Composed: 1911; 1915

Length: c. 47 minutes

Orchestration: 4 flutes (3rd and 4th = piccolos), 3 oboes (3rd = English horn), heckelphone, E-flat clarinet, 3 B-flat clarinets (3rd = bass clarinet and contrabass clarinet), 4 bassoons (4th = contrabassoon), 16 horns, 4 trumpets, 4 trombones, 2 tubas, 2 sets of timpani, percussion (bass drum, cowbell, glockenspiel, snare drum, tam-tam, thunder machine, triangle, wind machine), 2 harps, celesta, organ, and strings

First Los Angeles Philharmonic performance: December 3, 1931, Artur Rodzinski conducting

About this Piece

A tone poem is an orchestral composition that aims to represent a story or scenic depiction. Richard Strauss displayed a unique mastery of this genre, acquiring international acclaim during the late 1880s with works like Don Juan and Also sprach Zarathustra. By the early 1900s he had shifted his focus primarily towards operatic composition, but in the wake of Gustav Mahler’s death in 1911, Strauss chose to revisit a work that had previously gone unfinished.

It is very likely that Strauss first conceived the idea for An Alpine Symphony after taking part in an expedition that set out to reach the summit of Heimgarten (a mountain near Ohlstadt in the Bavarian Prealps of southern Germany). He was 15 at the time and described the experience in a letter to his colleague Ludwig Thuille. He wrote of a great storm that the party encountered, how trees were being uprooted and rocks thrown into their face. He also told Thuille that after returning home he had described the entire ordeal on the piano. Unfortunately, these sketches have not survived and so it is unknown if this was in fact the basis for the work that followed almost 40 years later.

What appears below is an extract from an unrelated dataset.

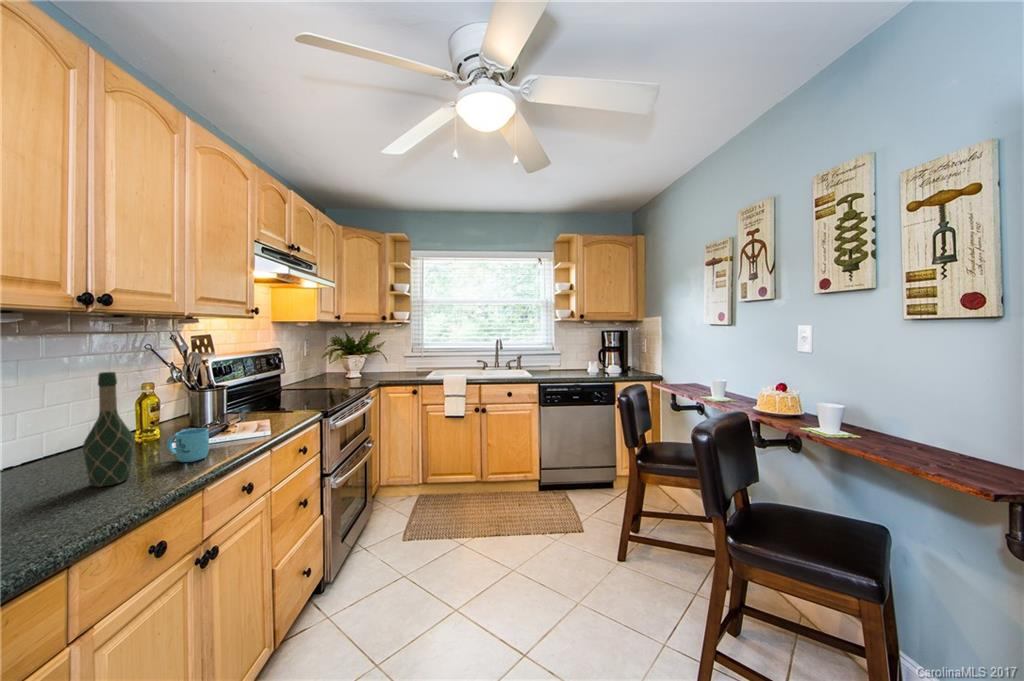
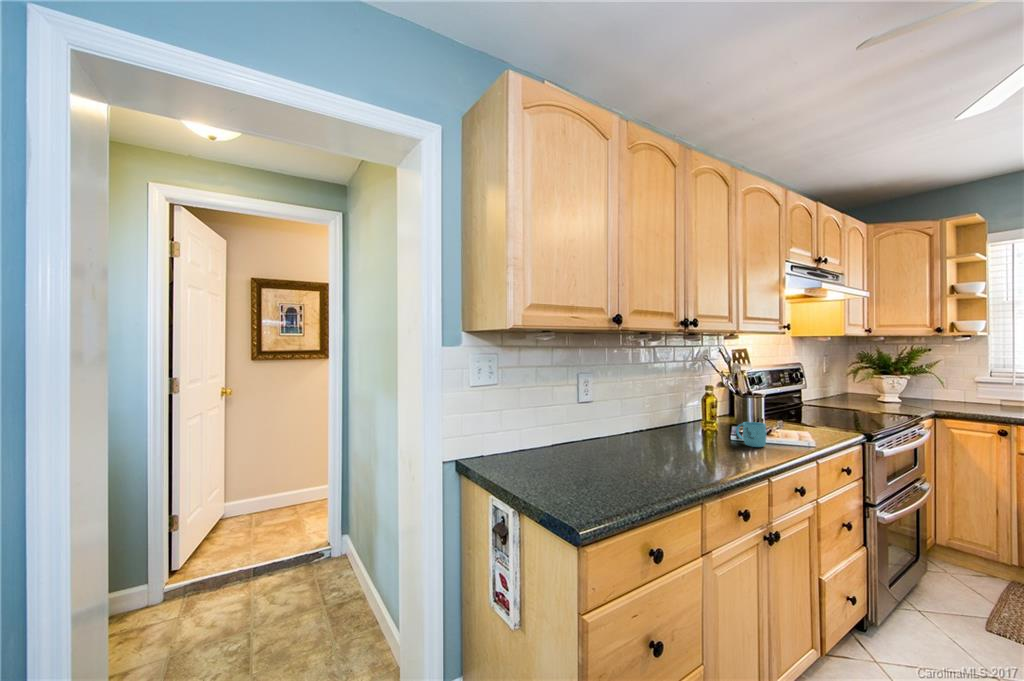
wine bottle: present [83,372,134,487] -> none [695,372,722,449]

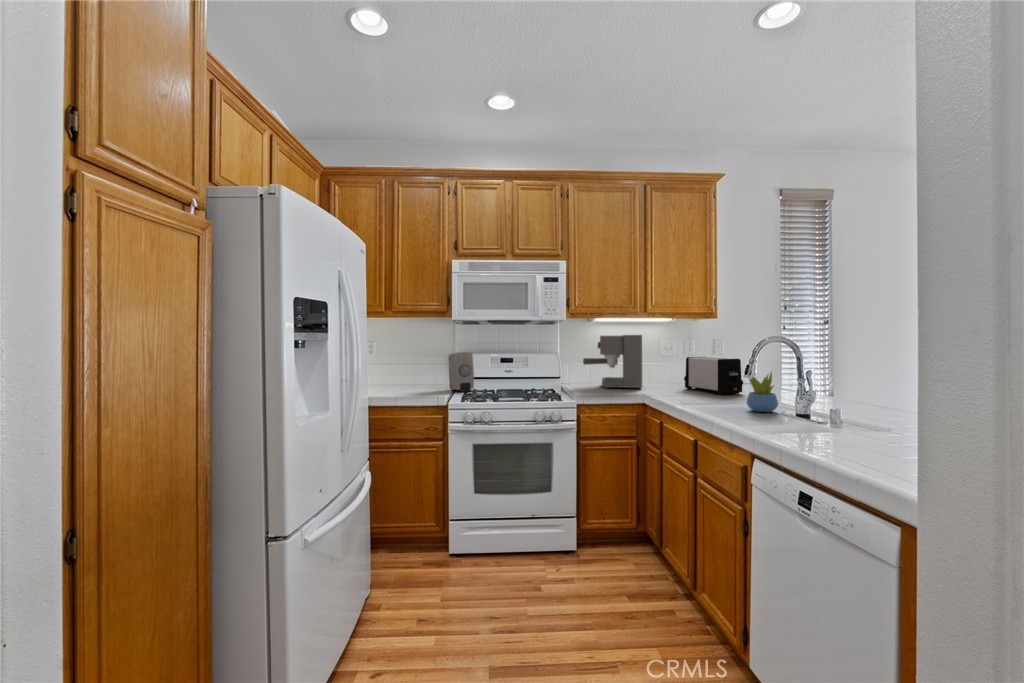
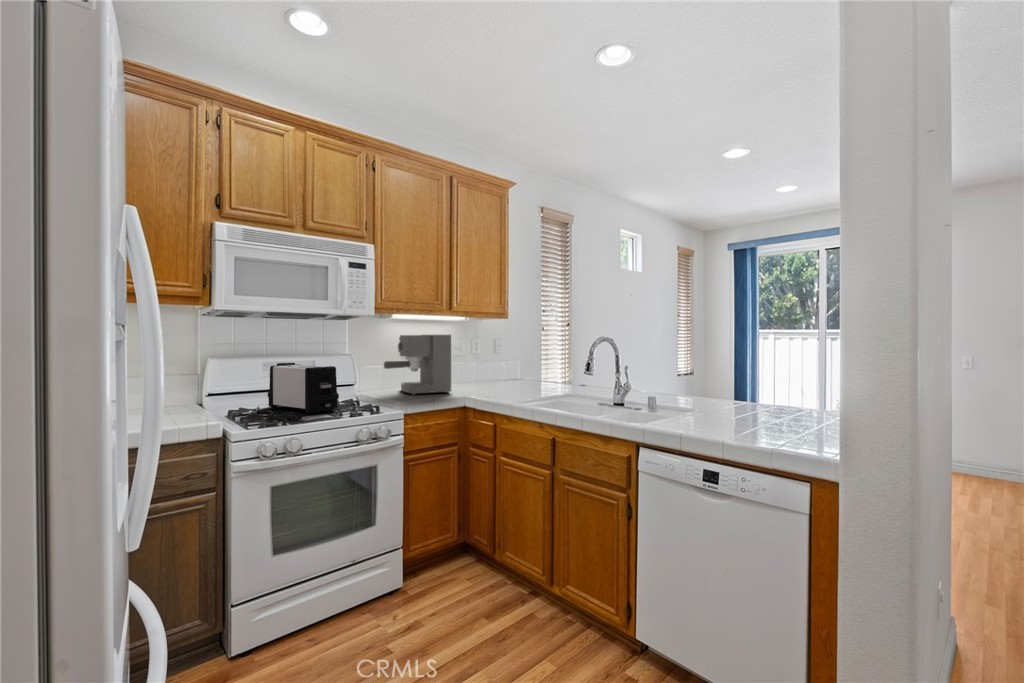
soap dispenser: present [449,352,474,392] -> none [198,357,247,414]
toaster: present [684,357,743,395] -> present [268,364,339,414]
succulent plant: present [747,372,778,412] -> none [574,366,600,406]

The first identifiable sketches appear in 1899 under the title: Künstlertragödie (Tragedy of an Artist). Strauss stated in a letter to his parents that the composition “would begin with a sunrise in Switzerland” but that “so far only the idea and a few themes exist.” The work went unfinished until Strauss chose to recycle the material in a four-movement work called Die Alps (The Alps). This became the foundation for An Alpine Symphony, but it wasn’t until Mahler’s death that Strauss felt compelled to finally complete it. He set out to create a two-part work entitled: Der Antichrist: Eine Alpensinfonie, after having drawn inspiration from the philosophical writings of Friedrich Nietzsche’s 1888 essay Der Antichrist. Strauss wrote of his good friend’s passing saying, “Mahler, the Jew, could achieve elevation in Christianity… It is clear to me that the German nation will achieve new creative energy only by liberating itself from Christianity... I shall call my Alpine symphony: Der Antichrist, since it represents: moral purification through one’s own strength, liberation through work, worship of eternal, magnificent nature.” Eventually Strauss deemed this to be too philosophical, so the name was shortened, and the idea for the first half was abandoned.

An Alpine Symphony boldly describes the exhilarating expedition of a trek through the Alpine mountains. Over the course of 22 individual episodes, Strauss’ music paints vivid imagery that allows listeners to revel in the many glorious moments nature has to offer. Beginning just before dawn, the adventure features rivers, meadows, and even a hunting party. There is triumph as the hikers reach the summit, and turbulence when they are besieged by a violent storm on the climb back down. Eventually the sun sets on the horizon, leaving the hikers to return home cloaked in the familiar tranquility of the night that began their trip eleven hours earlier.